The commercial services are organized, they have indexes, they have moderators and guides. They filter their information - and that, though many may feel uncomfortable with it, is a good thing.

As straightforward load-and-click software packages, they are going to be the way current nonusers - 90 percent of households today - check out the Internet. Remember, gang, the 10 percent or so of you already on-line are the early adopters, the computer-friendly. You all can think of friends, relatives and colleagues who need the womb of a Prodigy or a Microsoft Network to get them going.

So what Internet devotees say is the undoing of the ``managed'' networks - their supervised, fee-for-service model - I believe is instead ensuring their future.

Parents want a closed community. Computer-recalcitrants want someone to hold their hand. Knowledge hunters want to know where to go quickly and whether to trust the information they find. Why do Internet snobs argue with this thinking and insist the commercial services are past their prime?

Because the Internet, the Web especially, is a fabulous, mind-blowing experience. For me and you to link up with comic Louie Anderson's page or a Louvre display is indeed phenomenal. Yet the Internet's attraction - its anarchy, the ability for anyone to ``publish'' anything they want - is going to be the reason a lot of people don't want raw access without the shell of a CompuServe. It's a free-for-all out there.

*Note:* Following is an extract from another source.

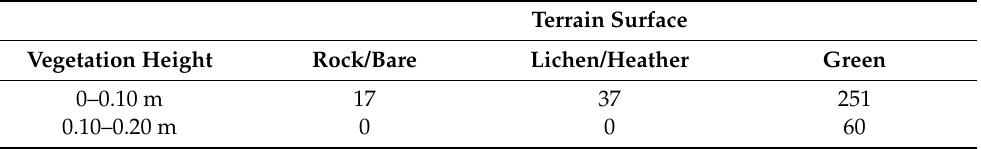
Table 2. Frequency distribution of 365 ground reference points recorded in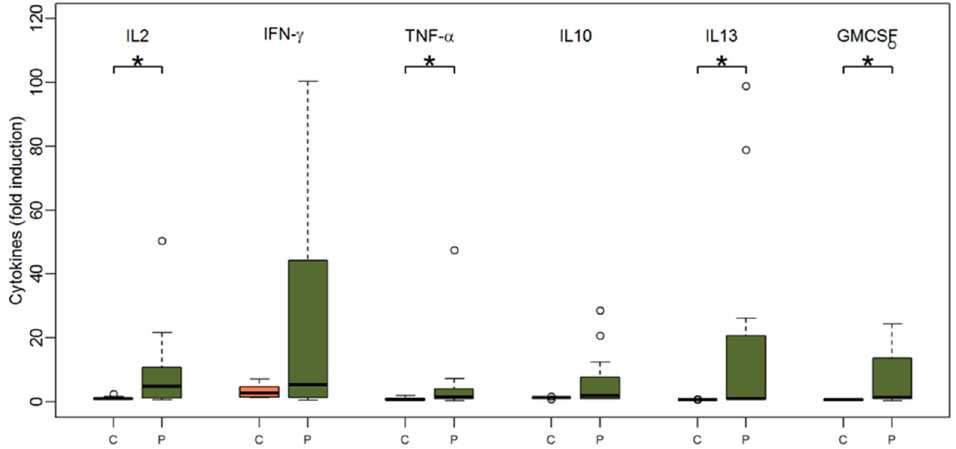
Figure 2. Boxplots showing the median and distribution of cytokines as detected by Luminex assay at baseline before vaccination for healthy controls (orange) and patients (green) after stimulation with TBE antigen. Asterisk marks significant p -value (IL2: p = 0.03; TNF-alpha: p = 0.03; IL13: p < 0.001; GM-CSF: p = 0.01).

You often don't know where to find something. You may not even know where you're going or how you'll eventually get there. And you rarely know how valid the information you turn up really is.

You have to be comfortable with your computer and modem before you can be comfortable with setting up your Internet access.

What that means is that strictly Internet users have to buy into the notion that getting there is half the fun. (Which is one of the reasons the independent access providers often give you unlimited time for your monthly fee - you'll need it.)

No question, if the Internet and the ability to create content for it is available to everyone - companies, individuals, nonprofit groups and schools - then eventually that's where we'll all be hanging out, digitally speaking.

But if you do want the Internet, you can tiptoe out there from the managed services. Prodigy and the other biggies saw the Internet phenomenon more than a year ago and made sure you could go from their pages to the Web and back again.

In fact, since the commercial services have as much access to the Internet as an Internet company, that means they are practically Internet access providers themselves - except for the cost.

And that's where the Internet snobs are completely on track: $10 a month is fine for a service that is easy to navigate, manages e-mail and files efficiently and lets you get on and off fast with your trusted data or files.

But $10 a month and $3 an hour after five hours for access to the uncharted, unchartable, quirky, quarrelsome, patience-trying and time-consuming Internet is not workable.

The shakeout, if one comes, should be of the commercial on-line providers that don't get real on Internet access prices. They're whetting our appetites; now don't let them blow it by driving us to the Internet-only companies just because of the price.

But in this business, who knows? It could work the other way. If the Web fails to smooth out some of its own wrinkles of organization, trust and security, we might find that it's not a commercial-service backlash that we run into, but an Internet backlash.